- [Supplied data]:
◇ ◇ ◇ ◇ ◇ ◇ ◇

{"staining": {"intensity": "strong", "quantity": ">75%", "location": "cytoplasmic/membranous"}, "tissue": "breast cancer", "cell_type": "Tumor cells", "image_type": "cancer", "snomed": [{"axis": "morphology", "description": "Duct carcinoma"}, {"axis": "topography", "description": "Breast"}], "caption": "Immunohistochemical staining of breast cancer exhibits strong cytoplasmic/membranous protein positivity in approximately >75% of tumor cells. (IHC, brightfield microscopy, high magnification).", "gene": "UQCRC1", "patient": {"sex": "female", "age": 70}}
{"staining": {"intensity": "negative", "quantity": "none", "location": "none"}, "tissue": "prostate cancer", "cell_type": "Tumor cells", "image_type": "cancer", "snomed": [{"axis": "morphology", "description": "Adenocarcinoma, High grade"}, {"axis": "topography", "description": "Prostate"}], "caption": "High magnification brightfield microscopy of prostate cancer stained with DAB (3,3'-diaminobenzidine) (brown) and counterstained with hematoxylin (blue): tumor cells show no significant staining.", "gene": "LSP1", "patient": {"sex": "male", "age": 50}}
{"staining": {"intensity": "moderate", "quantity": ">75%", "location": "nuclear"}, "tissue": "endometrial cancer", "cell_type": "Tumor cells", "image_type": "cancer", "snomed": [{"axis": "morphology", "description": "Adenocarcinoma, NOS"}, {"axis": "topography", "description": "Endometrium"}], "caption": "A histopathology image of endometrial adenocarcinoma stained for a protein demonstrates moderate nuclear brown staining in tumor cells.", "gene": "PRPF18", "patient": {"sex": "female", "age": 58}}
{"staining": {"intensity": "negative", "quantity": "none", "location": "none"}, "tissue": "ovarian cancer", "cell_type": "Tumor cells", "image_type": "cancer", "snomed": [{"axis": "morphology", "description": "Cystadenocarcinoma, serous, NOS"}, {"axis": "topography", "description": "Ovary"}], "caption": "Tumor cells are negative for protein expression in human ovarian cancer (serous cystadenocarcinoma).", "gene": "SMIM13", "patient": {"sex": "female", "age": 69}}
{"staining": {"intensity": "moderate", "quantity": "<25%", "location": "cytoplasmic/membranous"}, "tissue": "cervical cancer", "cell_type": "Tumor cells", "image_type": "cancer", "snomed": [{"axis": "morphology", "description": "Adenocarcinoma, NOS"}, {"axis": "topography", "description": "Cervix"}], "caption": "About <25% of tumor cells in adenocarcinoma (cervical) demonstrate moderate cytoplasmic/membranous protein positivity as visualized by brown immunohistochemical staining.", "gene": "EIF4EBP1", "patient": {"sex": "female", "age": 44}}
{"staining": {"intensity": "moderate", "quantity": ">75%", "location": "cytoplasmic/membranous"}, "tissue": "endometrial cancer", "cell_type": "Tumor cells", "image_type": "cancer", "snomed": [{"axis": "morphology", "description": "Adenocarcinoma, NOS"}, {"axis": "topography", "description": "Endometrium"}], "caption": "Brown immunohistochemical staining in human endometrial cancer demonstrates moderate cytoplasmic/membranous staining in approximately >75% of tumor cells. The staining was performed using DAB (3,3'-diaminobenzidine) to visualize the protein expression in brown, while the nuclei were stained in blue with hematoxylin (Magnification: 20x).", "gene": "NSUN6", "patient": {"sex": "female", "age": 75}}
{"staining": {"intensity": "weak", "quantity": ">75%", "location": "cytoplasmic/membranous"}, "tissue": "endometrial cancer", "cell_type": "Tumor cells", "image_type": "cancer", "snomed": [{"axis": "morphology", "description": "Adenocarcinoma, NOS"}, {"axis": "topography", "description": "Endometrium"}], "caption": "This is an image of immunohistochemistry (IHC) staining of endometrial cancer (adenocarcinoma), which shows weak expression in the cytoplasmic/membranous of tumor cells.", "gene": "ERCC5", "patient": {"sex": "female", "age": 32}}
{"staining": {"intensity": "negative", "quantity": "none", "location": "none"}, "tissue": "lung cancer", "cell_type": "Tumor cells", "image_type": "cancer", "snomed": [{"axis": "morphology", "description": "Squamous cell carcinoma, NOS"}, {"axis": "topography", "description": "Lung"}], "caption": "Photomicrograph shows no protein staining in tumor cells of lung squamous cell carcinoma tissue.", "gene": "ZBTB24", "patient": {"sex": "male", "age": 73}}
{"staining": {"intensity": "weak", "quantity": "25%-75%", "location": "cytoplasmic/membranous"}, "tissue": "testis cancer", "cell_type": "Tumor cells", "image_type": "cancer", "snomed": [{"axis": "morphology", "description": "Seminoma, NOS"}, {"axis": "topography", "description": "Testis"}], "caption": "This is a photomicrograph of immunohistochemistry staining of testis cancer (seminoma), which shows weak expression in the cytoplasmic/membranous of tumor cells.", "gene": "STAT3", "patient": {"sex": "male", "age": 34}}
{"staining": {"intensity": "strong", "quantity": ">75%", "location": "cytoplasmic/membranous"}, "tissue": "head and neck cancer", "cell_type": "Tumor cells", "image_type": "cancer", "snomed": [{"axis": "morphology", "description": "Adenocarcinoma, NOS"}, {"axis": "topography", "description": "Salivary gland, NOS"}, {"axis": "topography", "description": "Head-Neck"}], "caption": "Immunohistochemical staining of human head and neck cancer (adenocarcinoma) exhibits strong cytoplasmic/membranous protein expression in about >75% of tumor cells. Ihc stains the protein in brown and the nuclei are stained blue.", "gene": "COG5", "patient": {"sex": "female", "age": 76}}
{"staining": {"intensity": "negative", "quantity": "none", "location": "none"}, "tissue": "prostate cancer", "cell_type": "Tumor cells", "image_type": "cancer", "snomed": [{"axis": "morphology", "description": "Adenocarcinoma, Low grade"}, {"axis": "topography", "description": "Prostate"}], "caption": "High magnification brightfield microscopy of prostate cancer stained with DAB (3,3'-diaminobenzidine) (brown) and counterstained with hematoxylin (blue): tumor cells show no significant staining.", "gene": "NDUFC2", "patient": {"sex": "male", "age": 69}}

◇ ◇ ◇ ◇ ◇ ◇ ◇

- [Work to complete]: From the line holding "cells are negative" to the line holding "immunohistochemical staining in", inclusive, restate each line above exactly as written.

- [Solution to the problem]:
{"staining": {"intensity": "negative", "quantity": "none", "location": "none"}, "tissue": "ovarian cancer", "cell_type": "Tumor cells", "image_type": "cancer", "snomed": [{"axis": "morphology", "description": "Cystadenocarcinoma, serous, NOS"}, {"axis": "topography", "description": "Ovary"}], "caption": "Tumor cells are negative for protein expression in human ovarian cancer (serous cystadenocarcinoma).", "gene": "SMIM13", "patient": {"sex": "female", "age": 69}}
{"staining": {"intensity": "moderate", "quantity": "<25%", "location": "cytoplasmic/membranous"}, "tissue": "cervical cancer", "cell_type": "Tumor cells", "image_type": "cancer", "snomed": [{"axis": "morphology", "description": "Adenocarcinoma, NOS"}, {"axis": "topography", "description": "Cervix"}], "caption": "About <25% of tumor cells in adenocarcinoma (cervical) demonstrate moderate cytoplasmic/membranous protein positivity as visualized by brown immunohistochemical staining.", "gene": "EIF4EBP1", "patient": {"sex": "female", "age": 44}}
{"staining": {"intensity": "moderate", "quantity": ">75%", "location": "cytoplasmic/membranous"}, "tissue": "endometrial cancer", "cell_type": "Tumor cells", "image_type": "cancer", "snomed": [{"axis": "morphology", "description": "Adenocarcinoma, NOS"}, {"axis": "topography", "description": "Endometrium"}], "caption": "Brown immunohistochemical staining in human endometrial cancer demonstrates moderate cytoplasmic/membranous staining in approximately >75% of tumor cells. The staining was performed using DAB (3,3'-diaminobenzidine) to visualize the protein expression in brown, while the nuclei were stained in blue with hematoxylin (Magnification: 20x).", "gene": "NSUN6", "patient": {"sex": "female", "age": 75}}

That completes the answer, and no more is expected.